Your instructions: Every record is to be duplicated exactly as it reads, without its images.

Records to process:
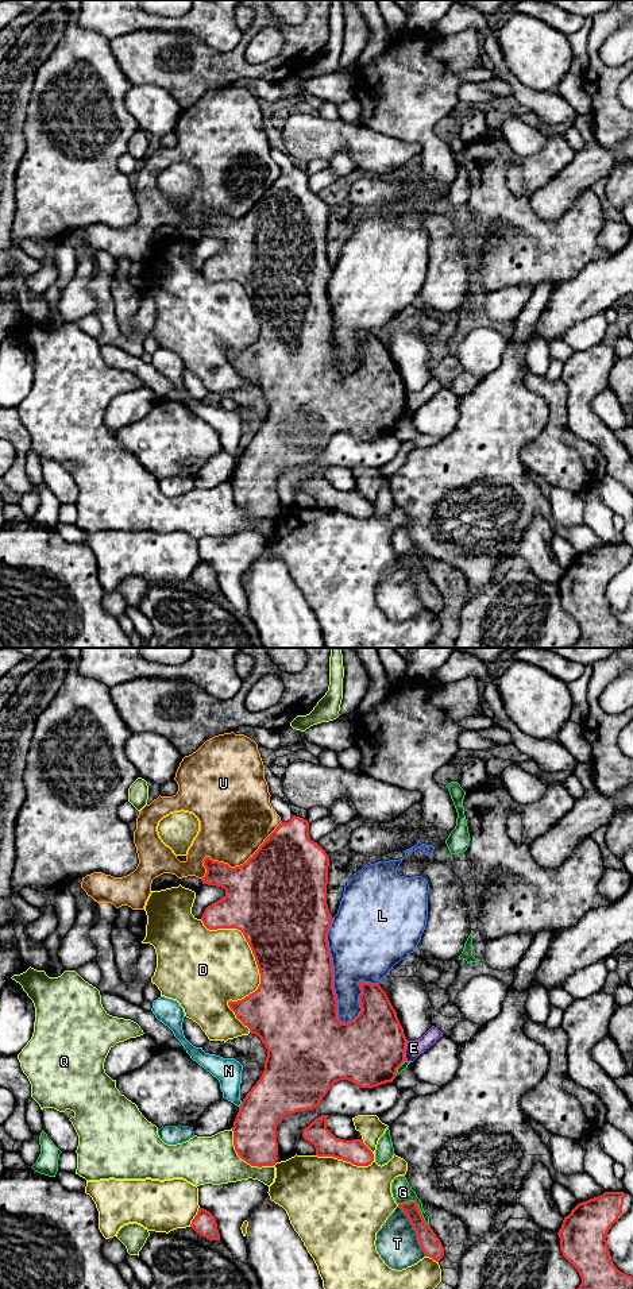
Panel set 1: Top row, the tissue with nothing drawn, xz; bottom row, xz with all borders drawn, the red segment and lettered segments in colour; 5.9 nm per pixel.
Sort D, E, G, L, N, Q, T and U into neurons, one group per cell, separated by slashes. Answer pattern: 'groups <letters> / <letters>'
groups D / E / G / L / N / Q / T / U

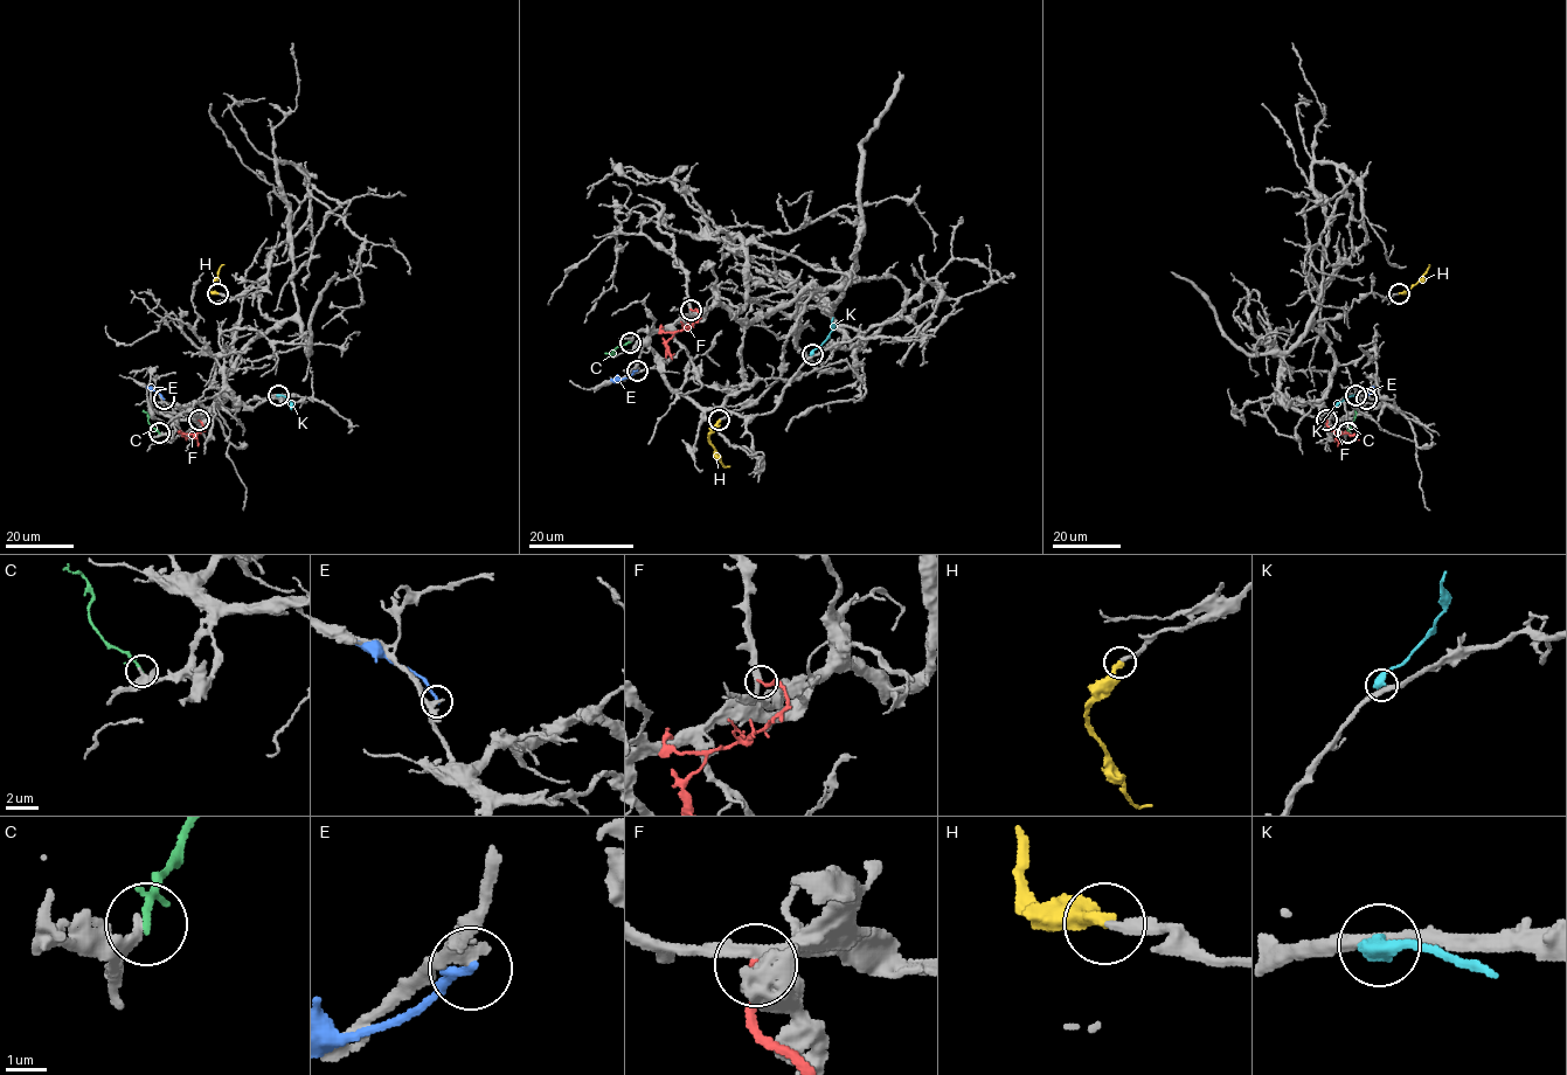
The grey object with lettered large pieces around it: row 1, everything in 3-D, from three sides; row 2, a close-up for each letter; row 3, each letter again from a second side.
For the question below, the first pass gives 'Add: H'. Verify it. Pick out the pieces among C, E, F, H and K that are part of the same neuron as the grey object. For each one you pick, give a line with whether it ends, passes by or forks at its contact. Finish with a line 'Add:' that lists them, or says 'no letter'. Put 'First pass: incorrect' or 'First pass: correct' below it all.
H: it ends there
Add: H
First pass: correct

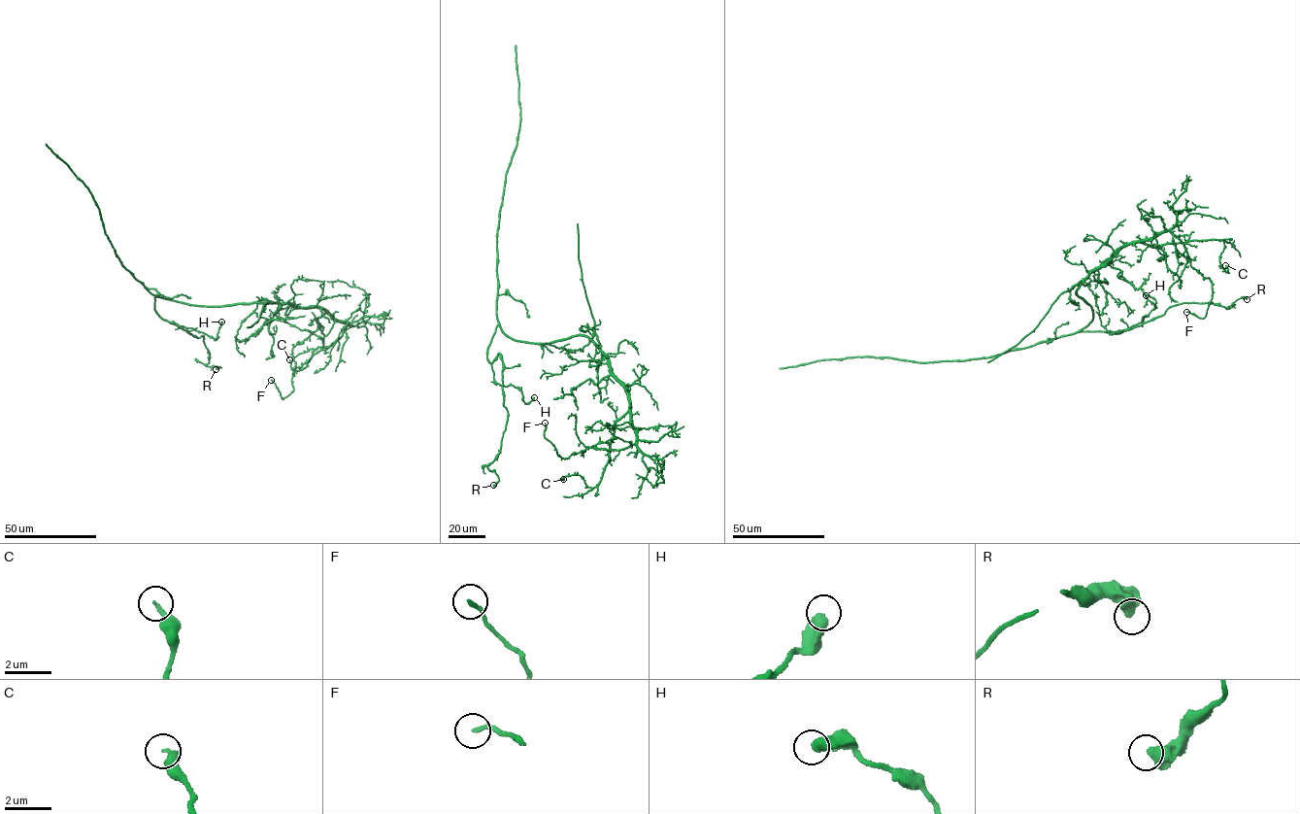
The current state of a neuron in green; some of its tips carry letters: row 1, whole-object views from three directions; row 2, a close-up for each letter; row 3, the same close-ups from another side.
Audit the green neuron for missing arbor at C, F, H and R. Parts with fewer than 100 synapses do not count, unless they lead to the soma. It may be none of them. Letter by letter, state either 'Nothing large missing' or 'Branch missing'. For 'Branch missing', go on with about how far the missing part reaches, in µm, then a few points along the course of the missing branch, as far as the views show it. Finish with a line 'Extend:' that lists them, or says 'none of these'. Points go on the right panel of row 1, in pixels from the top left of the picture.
C: Nothing large missing
F: Nothing large missing
H: Nothing large missing
R: Nothing large missing
Extend: none of these

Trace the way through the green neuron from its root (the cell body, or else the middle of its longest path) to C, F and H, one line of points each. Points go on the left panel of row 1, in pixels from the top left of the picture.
C: (186, 304), (257, 302), (323, 309), (326, 313), (317, 321), (324, 344), (299, 370), (289, 359)
F: (186, 304), (316, 306), (347, 325), (338, 340), (295, 367), (289, 395), (283, 398), (271, 380)
H: (186, 304), (158, 296), (154, 298), (155, 310), (171, 323), (190, 327), (216, 339), (221, 322)

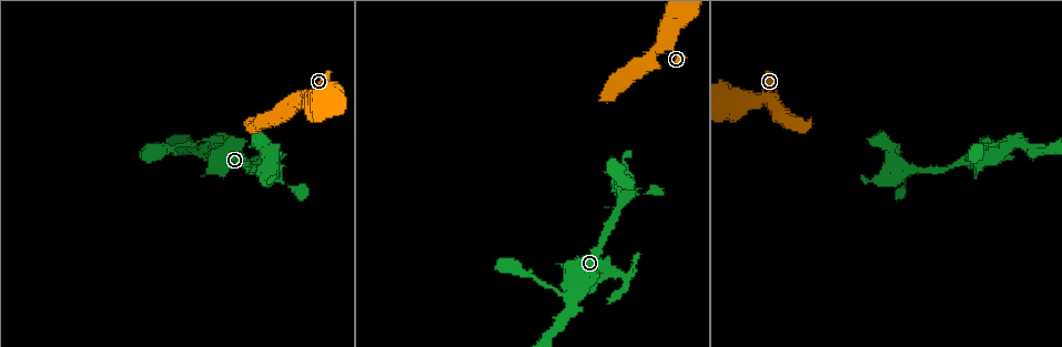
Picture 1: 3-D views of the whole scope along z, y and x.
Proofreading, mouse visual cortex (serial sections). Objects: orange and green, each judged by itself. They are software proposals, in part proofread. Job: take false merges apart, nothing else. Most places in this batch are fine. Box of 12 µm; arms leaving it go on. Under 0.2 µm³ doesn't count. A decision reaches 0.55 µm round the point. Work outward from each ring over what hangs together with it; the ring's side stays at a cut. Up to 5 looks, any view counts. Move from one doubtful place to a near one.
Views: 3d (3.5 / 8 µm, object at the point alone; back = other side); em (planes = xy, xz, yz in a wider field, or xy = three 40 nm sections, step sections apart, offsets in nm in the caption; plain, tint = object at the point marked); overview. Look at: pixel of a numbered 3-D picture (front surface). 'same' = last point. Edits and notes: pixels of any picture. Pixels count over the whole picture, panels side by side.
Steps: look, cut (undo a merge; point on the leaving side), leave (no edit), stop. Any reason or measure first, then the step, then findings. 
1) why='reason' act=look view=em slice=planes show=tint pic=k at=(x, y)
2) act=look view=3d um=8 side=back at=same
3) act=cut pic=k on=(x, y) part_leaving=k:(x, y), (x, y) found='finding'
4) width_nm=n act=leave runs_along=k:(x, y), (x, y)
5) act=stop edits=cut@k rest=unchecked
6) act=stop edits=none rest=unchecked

why='sharp bend' act=look view=3d um=3.5 pic=1 at=(618, 207)

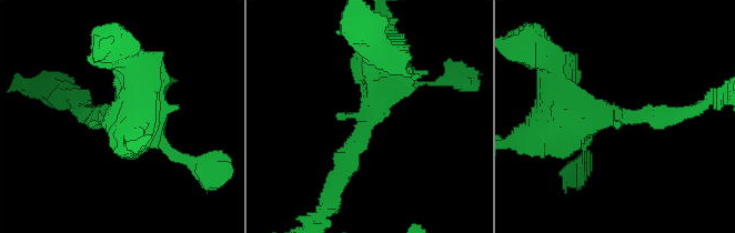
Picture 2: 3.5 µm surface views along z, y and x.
act=look view=em slice=planes show=tint pic=2 at=(367, 119)

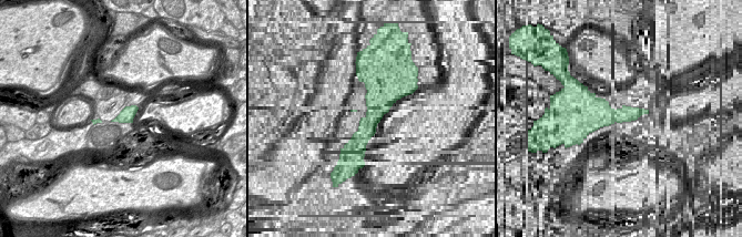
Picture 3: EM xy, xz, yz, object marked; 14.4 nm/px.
act=leave runs_along=2:(335, 182), (386, 53) found='all the same cell'

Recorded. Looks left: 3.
why='three-way junction' act=look view=3d um=3.5 pic=1 at=(567, 296)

Your solution:
Panel set 1: Top row, the tissue with nothing drawn, xz; bottom row, xz with all borders drawn, the red segment and lettered segments in colour; 5.9 nm per pixel.
Sort D, E, G, L, N, Q, T and U into neurons, one group per cell, separated by slashes. Answer pattern: 'groups <letters> / <letters>'
groups D / E / G / L / N / Q / T / U

The grey object with lettered large pieces around it: row 1, everything in 3-D, from three sides; row 2, a close-up for each letter; row 3, each letter again from a second side.
For the question below, the first pass gives 'Add: H'. Verify it. Pick out the pieces among C, E, F, H and K that are part of the same neuron as the grey object. For each one you pick, give a line with whether it ends, passes by or forks at its contact. Finish with a line 'Add:' that lists them, or says 'no letter'. Put 'First pass: incorrect' or 'First pass: correct' below it all.
H: it ends there
Add: H
First pass: correct

The current state of a neuron in green; some of its tips carry letters: row 1, whole-object views from three directions; row 2, a close-up for each letter; row 3, the same close-ups from another side.
Audit the green neuron for missing arbor at C, F, H and R. Parts with fewer than 100 synapses do not count, unless they lead to the soma. It may be none of them. Letter by letter, state either 'Nothing large missing' or 'Branch missing'. For 'Branch missing', go on with about how far the missing part reaches, in µm, then a few points along the course of the missing branch, as far as the views show it. Finish with a line 'Extend:' that lists them, or says 'none of these'. Points go on the right panel of row 1, in pixels from the top left of the picture.
C: Nothing large missing
F: Nothing large missing
H: Nothing large missing
R: Nothing large missing
Extend: none of these

Trace the way through the green neuron from its root (the cell body, or else the middle of its longest path) to C, F and H, one line of points each. Points go on the left panel of row 1, in pixels from the top left of the picture.
C: (186, 304), (257, 302), (323, 309), (326, 313), (317, 321), (324, 344), (299, 370), (289, 359)
F: (186, 304), (316, 306), (347, 325), (338, 340), (295, 367), (289, 395), (283, 398), (271, 380)
H: (186, 304), (158, 296), (154, 298), (155, 310), (171, 323), (190, 327), (216, 339), (221, 322)

Picture 1: 3-D views of the whole scope along z, y and x.
Proofreading, mouse visual cortex (serial sections). Objects: orange and green, each judged by itself. They are software proposals, in part proofread. Job: take false merges apart, nothing else. Most places in this batch are fine. Box of 12 µm; arms leaving it go on. Under 0.2 µm³ doesn't count. A decision reaches 0.55 µm round the point. Work outward from each ring over what hangs together with it; the ring's side stays at a cut. Up to 5 looks, any view counts. Move from one doubtful place to a near one.
Views: 3d (3.5 / 8 µm, object at the point alone; back = other side); em (planes = xy, xz, yz in a wider field, or xy = three 40 nm sections, step sections apart, offsets in nm in the caption; plain, tint = object at the point marked); overview. Look at: pixel of a numbered 3-D picture (front surface). 'same' = last point. Edits and notes: pixels of any picture. Pixels count over the whole picture, panels side by side.
Steps: look, cut (undo a merge; point on the leaving side), leave (no edit), stop. Any reason or measure first, then the step, then findings. 
1) why='reason' act=look view=em slice=planes show=tint pic=k at=(x, y)
2) act=look view=3d um=8 side=back at=same
3) act=cut pic=k on=(x, y) part_leaving=k:(x, y), (x, y) found='finding'
4) width_nm=n act=leave runs_along=k:(x, y), (x, y)
5) act=stop edits=cut@k rest=unchecked
6) act=stop edits=none rest=unchecked

why='sharp bend' act=look view=3d um=3.5 pic=1 at=(618, 207)

Picture 2: 3.5 µm surface views along z, y and x.
act=look view=em slice=planes show=tint pic=2 at=(367, 119)

Picture 3: EM xy, xz, yz, object marked; 14.4 nm/px.
act=leave runs_along=2:(335, 182), (386, 53) found='all the same cell'

Recorded. Looks left: 3.
why='three-way junction' act=look view=3d um=3.5 pic=1 at=(567, 296)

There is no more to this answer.